> [WHAT TO DO]: Below are some records. Return exactly the lines from the one containing "2. **QA/Testing** - Validou" through the one containing "ARCHITECTURE COMPLIANCE ALCANÇADO**", both included, and only those.

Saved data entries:
───
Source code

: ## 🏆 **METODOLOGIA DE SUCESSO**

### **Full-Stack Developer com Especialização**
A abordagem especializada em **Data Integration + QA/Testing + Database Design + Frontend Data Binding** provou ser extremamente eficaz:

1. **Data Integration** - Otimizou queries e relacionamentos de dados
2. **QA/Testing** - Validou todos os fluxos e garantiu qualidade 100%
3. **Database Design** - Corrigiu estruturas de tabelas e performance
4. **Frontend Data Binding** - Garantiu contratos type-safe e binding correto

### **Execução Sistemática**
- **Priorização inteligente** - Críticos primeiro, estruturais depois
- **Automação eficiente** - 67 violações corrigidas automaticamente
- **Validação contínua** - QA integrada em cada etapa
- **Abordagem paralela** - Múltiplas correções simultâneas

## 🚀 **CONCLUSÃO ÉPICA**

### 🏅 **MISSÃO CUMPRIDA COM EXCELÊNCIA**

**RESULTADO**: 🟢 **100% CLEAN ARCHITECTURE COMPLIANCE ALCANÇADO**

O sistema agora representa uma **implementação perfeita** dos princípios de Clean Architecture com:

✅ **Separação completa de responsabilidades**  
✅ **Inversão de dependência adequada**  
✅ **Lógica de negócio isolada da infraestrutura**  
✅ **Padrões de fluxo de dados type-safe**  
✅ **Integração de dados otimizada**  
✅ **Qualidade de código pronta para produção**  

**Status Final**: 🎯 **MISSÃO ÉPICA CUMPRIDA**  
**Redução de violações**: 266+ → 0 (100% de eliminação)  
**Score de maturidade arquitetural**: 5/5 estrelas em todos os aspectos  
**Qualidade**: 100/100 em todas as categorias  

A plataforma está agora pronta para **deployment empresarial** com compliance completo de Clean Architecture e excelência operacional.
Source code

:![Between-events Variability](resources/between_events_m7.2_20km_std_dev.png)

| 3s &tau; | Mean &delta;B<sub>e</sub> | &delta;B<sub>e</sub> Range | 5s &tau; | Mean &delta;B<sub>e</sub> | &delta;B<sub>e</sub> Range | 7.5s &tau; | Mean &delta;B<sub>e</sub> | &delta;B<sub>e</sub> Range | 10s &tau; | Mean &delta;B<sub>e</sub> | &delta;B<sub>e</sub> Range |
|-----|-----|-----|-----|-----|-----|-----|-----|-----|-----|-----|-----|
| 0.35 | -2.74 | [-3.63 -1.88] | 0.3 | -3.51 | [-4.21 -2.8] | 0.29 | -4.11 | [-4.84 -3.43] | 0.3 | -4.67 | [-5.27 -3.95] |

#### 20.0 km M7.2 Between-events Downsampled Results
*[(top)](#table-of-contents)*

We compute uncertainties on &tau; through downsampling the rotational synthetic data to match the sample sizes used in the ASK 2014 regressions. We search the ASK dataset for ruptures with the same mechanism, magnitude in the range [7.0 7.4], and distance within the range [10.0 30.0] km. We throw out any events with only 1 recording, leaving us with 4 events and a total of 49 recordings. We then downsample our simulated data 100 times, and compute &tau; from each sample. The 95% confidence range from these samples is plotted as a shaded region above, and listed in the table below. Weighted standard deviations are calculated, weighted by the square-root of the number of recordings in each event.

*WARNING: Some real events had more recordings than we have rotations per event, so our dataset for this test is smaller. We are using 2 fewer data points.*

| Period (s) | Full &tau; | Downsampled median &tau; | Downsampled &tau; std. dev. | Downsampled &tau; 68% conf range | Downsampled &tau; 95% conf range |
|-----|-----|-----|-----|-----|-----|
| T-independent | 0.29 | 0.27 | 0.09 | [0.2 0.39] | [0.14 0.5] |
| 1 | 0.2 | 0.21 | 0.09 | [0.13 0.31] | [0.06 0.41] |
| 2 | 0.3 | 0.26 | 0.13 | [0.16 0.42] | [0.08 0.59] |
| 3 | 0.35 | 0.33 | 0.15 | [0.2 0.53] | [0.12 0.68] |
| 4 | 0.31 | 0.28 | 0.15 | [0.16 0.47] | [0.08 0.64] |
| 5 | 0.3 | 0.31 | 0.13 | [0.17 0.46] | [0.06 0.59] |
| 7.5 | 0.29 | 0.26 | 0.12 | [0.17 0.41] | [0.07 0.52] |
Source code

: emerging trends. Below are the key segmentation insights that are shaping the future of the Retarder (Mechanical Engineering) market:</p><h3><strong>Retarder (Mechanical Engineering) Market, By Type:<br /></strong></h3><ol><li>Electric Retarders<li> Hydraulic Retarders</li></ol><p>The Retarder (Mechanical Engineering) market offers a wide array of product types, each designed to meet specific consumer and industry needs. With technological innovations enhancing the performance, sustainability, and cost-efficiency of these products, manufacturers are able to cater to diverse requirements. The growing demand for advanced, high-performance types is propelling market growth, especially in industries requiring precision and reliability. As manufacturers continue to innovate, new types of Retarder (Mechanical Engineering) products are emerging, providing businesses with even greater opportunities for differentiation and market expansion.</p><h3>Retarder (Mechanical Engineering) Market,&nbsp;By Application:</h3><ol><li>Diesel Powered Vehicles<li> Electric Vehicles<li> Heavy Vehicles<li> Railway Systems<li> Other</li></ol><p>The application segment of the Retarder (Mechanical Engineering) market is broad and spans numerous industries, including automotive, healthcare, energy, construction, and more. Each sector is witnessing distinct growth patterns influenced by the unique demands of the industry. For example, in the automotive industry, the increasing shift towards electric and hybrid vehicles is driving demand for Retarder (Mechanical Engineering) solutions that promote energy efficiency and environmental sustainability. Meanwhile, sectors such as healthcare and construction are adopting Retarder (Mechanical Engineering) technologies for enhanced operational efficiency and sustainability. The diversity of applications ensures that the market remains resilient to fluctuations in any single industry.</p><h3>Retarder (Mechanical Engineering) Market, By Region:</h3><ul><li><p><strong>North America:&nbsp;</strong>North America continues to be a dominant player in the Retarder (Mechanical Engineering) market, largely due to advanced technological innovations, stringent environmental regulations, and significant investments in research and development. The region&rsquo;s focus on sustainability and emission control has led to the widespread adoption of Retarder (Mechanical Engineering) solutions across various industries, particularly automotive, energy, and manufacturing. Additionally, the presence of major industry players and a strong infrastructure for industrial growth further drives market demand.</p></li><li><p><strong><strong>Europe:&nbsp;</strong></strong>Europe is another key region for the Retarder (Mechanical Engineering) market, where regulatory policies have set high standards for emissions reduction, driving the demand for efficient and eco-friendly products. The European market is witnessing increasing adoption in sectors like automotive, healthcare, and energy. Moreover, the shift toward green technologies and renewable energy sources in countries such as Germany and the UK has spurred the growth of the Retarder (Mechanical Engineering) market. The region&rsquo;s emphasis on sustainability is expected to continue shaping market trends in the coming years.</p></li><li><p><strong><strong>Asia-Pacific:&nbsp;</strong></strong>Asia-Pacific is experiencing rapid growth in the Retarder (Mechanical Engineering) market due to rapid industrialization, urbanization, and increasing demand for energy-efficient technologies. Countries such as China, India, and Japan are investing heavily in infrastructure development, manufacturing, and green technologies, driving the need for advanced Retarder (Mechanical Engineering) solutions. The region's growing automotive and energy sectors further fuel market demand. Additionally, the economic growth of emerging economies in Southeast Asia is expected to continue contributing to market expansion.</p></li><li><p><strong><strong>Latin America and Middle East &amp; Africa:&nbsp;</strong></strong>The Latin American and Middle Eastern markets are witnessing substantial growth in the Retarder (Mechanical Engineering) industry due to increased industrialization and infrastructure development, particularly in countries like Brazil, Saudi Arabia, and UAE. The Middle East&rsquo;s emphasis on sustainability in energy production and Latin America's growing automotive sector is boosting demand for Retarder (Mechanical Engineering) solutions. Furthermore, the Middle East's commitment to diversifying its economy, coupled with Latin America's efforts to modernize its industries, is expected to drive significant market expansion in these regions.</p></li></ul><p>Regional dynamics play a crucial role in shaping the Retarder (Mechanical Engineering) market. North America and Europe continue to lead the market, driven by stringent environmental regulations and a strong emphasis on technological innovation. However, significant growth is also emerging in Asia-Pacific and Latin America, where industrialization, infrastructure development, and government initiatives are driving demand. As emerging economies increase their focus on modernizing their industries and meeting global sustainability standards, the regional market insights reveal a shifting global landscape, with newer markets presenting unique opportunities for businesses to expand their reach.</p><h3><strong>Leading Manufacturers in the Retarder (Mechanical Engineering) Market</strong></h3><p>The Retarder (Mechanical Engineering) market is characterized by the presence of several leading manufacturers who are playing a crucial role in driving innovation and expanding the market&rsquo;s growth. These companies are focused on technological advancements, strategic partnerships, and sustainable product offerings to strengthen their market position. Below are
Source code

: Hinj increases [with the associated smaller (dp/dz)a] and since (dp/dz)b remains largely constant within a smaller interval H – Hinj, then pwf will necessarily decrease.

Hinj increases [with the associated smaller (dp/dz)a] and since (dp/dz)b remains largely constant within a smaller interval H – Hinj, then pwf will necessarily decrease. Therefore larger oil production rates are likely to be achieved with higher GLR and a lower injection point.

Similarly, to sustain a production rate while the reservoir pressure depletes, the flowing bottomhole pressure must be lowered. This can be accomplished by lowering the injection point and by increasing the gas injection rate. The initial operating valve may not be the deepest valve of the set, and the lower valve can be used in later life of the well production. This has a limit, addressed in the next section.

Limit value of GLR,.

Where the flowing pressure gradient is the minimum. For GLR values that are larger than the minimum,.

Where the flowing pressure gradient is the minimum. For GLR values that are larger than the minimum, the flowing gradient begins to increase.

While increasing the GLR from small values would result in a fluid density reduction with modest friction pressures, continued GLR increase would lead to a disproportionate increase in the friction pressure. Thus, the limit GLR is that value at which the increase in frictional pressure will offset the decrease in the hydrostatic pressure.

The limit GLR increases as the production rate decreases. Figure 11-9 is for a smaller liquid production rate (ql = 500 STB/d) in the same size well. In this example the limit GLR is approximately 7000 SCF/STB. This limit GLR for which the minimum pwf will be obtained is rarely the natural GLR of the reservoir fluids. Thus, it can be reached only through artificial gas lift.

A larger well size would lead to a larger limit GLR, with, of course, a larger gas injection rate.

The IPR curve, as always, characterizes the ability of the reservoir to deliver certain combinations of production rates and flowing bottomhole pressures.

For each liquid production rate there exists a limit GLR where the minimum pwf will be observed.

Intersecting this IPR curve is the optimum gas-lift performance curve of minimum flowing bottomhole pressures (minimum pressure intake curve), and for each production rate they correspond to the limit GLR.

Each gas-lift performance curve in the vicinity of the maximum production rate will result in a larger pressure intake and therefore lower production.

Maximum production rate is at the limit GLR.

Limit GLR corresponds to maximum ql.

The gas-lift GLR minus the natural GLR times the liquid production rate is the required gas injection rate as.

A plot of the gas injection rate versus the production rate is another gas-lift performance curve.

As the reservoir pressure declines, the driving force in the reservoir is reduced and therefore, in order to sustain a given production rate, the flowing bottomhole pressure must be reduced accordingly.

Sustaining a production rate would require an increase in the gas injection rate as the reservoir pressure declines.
───
> [WRITTEN ANSWER]:
2. **QA/Testing** - Validou todos os fluxos e garantiu qualidade 100%
3. **Database Design** - Corrigiu estruturas de tabelas e performance
4. **Frontend Data Binding** - Garantiu contratos type-safe e binding correto

### **Execução Sistemática**
- **Priorização inteligente** - Críticos primeiro, estruturais depois
- **Automação eficiente** - 67 violações corrigidas automaticamente
- **Validação contínua** - QA integrada em cada etapa
- **Abordagem paralela** - Múltiplas correções simultâneas

## 🚀 **CONCLUSÃO ÉPICA**

### 🏅 **MISSÃO CUMPRIDA COM EXCELÊNCIA**

**RESULTADO**: 🟢 **100% CLEAN ARCHITECTURE COMPLIANCE ALCANÇADO**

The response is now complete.